# REQUEST
In how many lines of the data does the word "String" appear? Give the number by itself.
--- DATA RECORDS Enclosed Below ---
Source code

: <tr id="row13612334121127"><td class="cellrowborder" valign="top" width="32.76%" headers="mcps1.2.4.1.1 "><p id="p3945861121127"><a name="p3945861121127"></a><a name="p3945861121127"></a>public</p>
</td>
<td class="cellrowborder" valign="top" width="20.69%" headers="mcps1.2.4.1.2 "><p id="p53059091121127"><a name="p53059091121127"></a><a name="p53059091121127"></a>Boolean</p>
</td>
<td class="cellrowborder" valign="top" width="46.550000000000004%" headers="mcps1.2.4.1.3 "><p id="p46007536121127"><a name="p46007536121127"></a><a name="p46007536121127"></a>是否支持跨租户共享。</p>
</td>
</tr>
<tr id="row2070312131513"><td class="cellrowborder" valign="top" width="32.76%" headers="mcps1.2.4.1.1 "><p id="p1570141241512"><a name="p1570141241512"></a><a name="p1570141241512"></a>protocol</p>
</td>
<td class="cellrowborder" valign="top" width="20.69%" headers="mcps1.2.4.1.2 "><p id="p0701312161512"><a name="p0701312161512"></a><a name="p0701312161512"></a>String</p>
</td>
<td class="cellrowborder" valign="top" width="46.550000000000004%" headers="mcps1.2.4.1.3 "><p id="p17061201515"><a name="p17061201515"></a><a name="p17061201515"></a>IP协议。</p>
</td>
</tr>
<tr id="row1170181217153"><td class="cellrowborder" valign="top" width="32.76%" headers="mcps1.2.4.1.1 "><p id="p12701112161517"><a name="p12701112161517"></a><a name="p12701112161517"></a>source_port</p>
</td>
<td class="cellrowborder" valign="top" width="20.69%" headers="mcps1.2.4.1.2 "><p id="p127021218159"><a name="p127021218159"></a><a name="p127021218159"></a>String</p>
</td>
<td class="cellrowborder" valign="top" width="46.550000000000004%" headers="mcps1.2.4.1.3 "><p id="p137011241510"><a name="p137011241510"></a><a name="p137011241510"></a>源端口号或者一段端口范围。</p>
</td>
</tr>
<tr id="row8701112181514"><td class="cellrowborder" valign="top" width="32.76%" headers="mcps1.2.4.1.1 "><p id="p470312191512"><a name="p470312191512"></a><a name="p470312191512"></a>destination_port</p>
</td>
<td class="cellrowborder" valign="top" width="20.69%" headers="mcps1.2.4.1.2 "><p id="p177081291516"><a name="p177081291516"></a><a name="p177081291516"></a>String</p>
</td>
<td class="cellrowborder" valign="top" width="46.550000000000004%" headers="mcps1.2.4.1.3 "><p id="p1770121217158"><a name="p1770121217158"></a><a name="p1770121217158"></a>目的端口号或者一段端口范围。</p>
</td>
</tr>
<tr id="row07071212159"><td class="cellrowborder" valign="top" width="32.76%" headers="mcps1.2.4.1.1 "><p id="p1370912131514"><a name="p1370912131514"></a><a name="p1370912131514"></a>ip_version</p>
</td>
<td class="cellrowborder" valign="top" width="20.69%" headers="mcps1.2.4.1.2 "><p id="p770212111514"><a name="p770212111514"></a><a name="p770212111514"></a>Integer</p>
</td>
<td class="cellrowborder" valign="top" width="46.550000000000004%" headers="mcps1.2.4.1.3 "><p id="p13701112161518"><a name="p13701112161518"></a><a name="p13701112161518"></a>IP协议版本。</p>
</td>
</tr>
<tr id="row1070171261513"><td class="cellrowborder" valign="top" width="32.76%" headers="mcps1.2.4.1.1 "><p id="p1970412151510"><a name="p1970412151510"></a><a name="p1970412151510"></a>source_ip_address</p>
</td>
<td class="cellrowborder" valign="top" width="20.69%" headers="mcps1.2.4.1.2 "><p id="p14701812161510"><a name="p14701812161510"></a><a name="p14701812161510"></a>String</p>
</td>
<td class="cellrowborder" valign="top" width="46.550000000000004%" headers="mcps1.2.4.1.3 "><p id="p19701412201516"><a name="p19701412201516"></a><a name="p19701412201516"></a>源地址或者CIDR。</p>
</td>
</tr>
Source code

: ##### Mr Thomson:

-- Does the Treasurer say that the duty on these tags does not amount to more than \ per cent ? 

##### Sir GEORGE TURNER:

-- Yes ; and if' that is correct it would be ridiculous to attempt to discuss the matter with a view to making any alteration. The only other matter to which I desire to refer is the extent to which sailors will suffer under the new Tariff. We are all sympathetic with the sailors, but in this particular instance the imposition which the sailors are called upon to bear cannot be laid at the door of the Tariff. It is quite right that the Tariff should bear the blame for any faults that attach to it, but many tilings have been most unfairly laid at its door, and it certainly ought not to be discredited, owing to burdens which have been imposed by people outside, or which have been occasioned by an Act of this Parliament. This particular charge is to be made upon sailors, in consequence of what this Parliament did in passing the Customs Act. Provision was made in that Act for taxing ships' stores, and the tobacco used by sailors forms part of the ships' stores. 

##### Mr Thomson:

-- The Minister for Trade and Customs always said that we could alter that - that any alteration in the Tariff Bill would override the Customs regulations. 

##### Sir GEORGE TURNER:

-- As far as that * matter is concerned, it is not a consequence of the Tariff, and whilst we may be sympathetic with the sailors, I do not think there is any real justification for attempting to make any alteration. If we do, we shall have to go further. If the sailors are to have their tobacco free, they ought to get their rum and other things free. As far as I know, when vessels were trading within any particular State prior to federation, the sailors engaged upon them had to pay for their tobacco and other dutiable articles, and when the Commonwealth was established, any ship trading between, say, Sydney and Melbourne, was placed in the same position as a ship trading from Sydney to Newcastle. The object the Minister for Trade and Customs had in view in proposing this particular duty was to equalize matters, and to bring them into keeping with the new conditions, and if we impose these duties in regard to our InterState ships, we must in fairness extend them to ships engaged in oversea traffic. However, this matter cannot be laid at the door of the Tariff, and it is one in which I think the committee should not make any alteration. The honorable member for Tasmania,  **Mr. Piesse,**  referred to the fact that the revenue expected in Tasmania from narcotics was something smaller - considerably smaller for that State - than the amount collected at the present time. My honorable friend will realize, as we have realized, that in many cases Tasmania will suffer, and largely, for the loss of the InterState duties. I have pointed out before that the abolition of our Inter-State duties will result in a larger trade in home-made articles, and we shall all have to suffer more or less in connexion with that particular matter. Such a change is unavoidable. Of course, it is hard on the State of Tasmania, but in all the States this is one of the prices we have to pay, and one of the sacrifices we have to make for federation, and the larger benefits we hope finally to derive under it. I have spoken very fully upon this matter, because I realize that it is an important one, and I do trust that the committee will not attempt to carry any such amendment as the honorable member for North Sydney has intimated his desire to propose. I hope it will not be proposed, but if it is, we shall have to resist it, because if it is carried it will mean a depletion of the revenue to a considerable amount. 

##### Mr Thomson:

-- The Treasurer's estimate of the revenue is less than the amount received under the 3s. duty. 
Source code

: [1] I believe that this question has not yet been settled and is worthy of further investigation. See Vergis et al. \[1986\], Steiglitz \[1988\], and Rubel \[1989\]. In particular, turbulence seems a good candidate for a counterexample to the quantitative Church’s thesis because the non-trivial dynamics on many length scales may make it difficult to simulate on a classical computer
--- End of Enclosed DATA RECORDS ---
# ANSWER
4